## ASSIGNMENT
Show all lines of the listing that contain the word "includes".

-------- PROVIDED RECORDS --------

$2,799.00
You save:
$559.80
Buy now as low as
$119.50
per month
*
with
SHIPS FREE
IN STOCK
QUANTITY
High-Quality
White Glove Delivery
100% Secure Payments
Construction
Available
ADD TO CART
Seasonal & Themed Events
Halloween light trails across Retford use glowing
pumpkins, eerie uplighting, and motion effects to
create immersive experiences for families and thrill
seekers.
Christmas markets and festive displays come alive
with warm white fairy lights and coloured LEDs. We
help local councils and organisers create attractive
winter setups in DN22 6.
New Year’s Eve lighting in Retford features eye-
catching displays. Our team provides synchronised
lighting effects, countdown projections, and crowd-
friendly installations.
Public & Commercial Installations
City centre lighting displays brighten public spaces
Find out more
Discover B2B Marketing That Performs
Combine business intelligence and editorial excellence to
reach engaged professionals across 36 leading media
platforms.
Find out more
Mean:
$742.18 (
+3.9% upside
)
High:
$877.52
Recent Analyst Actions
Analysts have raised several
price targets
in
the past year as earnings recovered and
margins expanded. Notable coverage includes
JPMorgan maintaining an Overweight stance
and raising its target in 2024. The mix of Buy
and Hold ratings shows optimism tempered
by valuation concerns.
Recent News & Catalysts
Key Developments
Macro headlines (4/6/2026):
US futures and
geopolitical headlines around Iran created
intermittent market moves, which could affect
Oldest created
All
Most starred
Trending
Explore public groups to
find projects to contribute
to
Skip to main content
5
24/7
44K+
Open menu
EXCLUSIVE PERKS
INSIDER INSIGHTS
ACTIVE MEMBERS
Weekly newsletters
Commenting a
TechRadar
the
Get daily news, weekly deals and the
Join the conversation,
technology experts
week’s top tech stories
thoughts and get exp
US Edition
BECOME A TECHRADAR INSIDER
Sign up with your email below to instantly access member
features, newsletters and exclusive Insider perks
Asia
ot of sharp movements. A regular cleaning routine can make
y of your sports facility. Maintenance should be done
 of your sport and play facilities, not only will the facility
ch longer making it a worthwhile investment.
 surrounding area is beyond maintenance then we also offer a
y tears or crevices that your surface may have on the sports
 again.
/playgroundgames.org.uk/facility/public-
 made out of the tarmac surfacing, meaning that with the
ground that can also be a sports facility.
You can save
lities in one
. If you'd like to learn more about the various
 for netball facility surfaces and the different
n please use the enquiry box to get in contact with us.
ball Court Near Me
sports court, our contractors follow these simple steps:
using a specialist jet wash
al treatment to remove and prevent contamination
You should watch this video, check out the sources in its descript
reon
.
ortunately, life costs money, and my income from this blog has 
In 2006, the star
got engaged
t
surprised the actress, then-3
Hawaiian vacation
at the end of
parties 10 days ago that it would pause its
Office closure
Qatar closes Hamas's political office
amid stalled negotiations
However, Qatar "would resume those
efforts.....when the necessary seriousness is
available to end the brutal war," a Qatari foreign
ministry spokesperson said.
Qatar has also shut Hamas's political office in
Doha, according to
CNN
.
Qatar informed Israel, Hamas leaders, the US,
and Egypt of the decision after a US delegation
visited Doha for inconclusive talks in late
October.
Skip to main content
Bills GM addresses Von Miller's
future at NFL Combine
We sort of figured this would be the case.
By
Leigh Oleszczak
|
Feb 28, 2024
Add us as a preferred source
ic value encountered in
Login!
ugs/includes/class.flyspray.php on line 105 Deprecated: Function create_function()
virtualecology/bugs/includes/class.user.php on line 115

--------

## ANSWER TO THIS PROBLEM
margins expanded. Notable coverage includes
ugs/includes/class.flyspray.php on line 105 Deprecated: Function create_function()
virtualecology/bugs/includes/class.user.php on line 115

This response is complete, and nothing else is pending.